**STUDY TEXT:**
Every form belongs to one language, and every language has multiple forms. This
is a simple 1:n relationship. Every form has one or more concepts associated
to it (in this way, CLDF supports annotating polysemies) and every concept has
several forms, in different languages but also synonyms within a single
language. This can easily be reflected by entries in the FormTable. So far, so
good. ::

    $ git add languages.csv parameters.csv
    $ git commit -am "Add language and concept tables"
    [main [...]] Add language and concept tables
     3 files changed, [...] insertions(+), 4 deletions(-)
     create mode 100644 languages.csv
     create mode 100644 parameters.csv

The logic behind cognate judgements is slightly different. A form belongs to one
or more cognate sets, but in addition to the cognate class, there may be
additional properties of a cognate judgement, such as alignments, segments the
judgement is about (if it is a partial cognate judgement), comments (“dubious:
m~t is unexplained”) or the source claiming the etymological relationship.

**PROVIDED MATERIAL:**

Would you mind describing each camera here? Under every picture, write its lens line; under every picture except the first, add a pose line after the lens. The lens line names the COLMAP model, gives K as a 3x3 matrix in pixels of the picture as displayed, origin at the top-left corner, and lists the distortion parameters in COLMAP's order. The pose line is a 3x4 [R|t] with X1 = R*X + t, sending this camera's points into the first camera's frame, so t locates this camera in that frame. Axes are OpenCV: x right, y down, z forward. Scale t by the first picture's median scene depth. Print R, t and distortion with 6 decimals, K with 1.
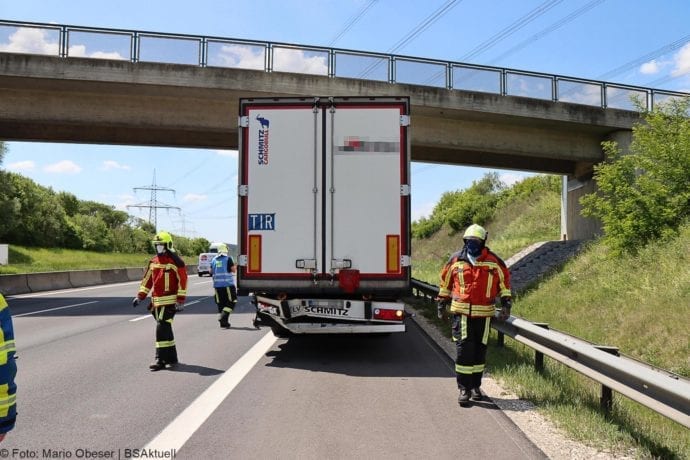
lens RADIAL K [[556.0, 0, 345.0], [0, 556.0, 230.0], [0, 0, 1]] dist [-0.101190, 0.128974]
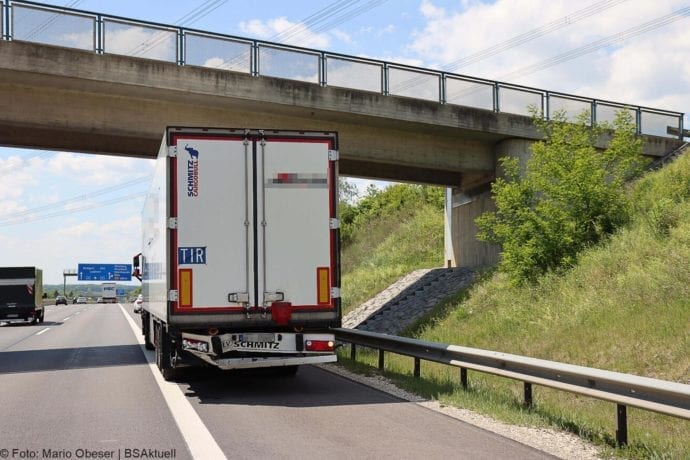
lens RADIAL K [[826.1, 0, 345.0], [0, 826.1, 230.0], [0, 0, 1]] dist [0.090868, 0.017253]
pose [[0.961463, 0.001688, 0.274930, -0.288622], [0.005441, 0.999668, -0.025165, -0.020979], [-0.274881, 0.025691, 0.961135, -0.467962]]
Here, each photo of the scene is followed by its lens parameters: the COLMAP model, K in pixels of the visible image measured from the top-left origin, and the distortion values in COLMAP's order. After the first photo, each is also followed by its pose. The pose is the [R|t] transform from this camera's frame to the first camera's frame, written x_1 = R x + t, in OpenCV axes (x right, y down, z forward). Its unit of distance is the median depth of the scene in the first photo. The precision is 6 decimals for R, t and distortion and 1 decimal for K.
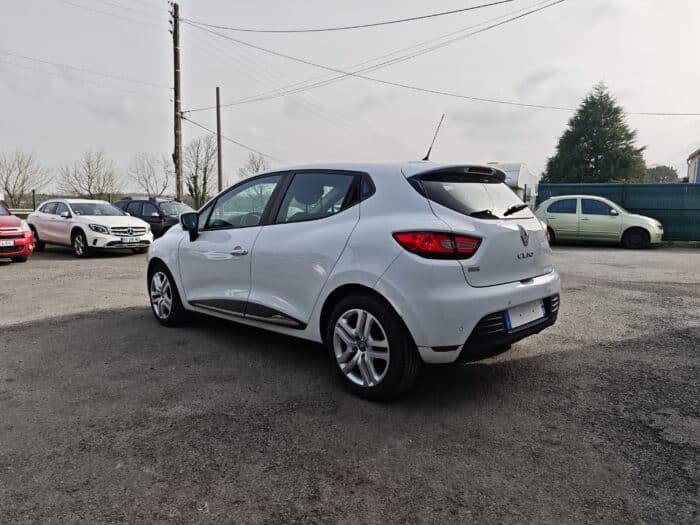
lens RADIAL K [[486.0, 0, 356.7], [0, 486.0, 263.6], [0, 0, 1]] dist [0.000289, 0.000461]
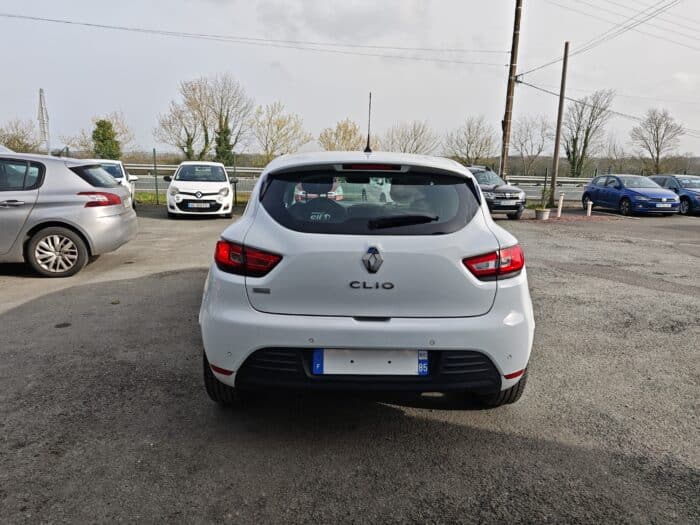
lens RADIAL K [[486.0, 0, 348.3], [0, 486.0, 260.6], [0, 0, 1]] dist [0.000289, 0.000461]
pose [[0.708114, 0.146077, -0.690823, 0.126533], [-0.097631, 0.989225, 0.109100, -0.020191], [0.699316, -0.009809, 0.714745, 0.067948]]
==
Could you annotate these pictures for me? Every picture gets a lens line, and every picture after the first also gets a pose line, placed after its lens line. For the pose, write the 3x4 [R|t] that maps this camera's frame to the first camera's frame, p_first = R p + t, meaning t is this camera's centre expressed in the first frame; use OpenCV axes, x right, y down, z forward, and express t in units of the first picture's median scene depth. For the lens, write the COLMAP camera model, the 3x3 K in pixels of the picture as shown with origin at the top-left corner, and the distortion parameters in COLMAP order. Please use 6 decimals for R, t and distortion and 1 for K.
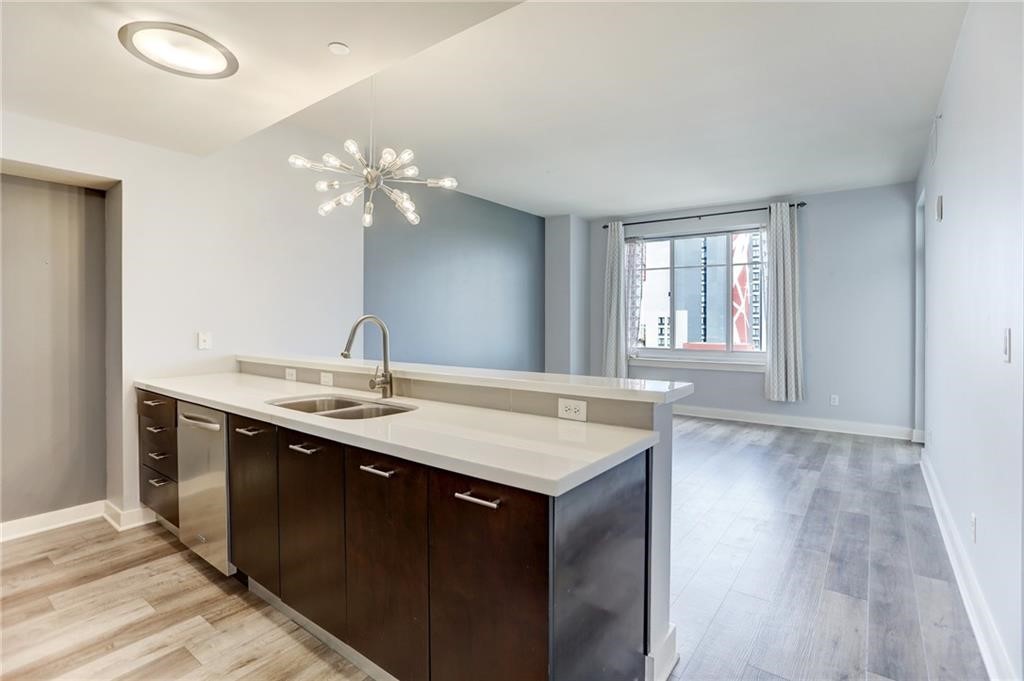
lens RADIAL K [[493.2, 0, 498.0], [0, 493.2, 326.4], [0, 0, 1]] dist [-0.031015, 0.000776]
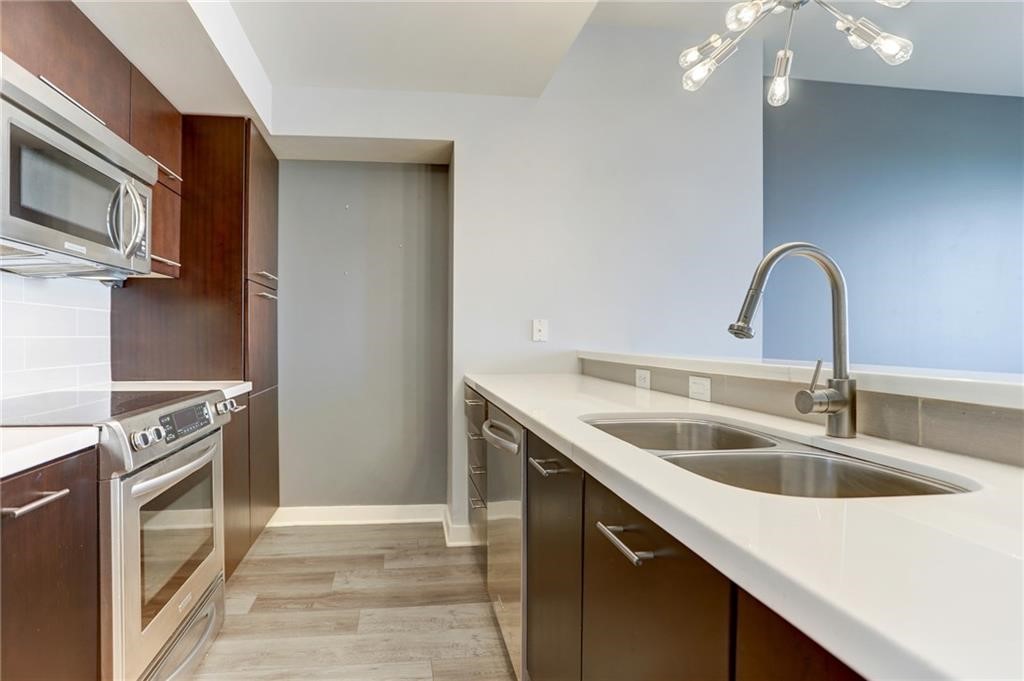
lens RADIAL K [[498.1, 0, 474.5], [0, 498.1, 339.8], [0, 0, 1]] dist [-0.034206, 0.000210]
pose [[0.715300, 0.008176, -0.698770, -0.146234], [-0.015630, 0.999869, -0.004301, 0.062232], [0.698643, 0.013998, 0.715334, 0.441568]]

**ACTIONS TO TAKE:**
[a] According to the CLDF passage, what does CLDF support by associating one or more concepts with a form?
[b] What additional properties of a cognate judgement, besides the cognate class, does the CLDF passage name?
[c] Carry the CLDF passage forward from its final sentence.
Nothing here depends on the records.

**ANSWERS BY ITEM:**
[a] Annotating polysemies.

[b]
- Alignments
- The segments the judgement is about (for a partial cognate judgement)
- Comments
- The source claiming the etymological relationship

[c]
Because of this, there is a separate table for cognate judgements, the
CognateTable, and *that* table then refers to a CognatesetTable we can make
explicit. ::

    $ python -m lexedata.edit.add_cognate_table
    CRITICAL:lexedata:You must specify whether cognatesets have dataset-wide unique ids or not (--unique-id)

In our example dataset, cognate class “1” for 'all' is not cognate with class “1”
for 'arm', so we need to tell ``add_cognate_table`` that these IDs are only unique
within a concept::

    $ python -m lexedata.edit.add_cognate_table -q --unique-id concept
    WARNING:lexedata:No segments found for form duala_all (ɓɛ́sɛ̃). Skipping its cognate judgements.
    WARNING:lexedata:No segments found for form duala_arm (dia). Skipping its cognate judgements.
    WARNING:lexedata:No segments found for form duala_ashes (mabúdú). Skipping its cognate judgements.
    WARNING:lexedata:No segments found for form duala_bark (bwelé). Skipping its cognate judgements.
    WARNING:lexedata:No segments found for 1592 forms. You can generate segments using `lexedata.edit.segment_using_clts`.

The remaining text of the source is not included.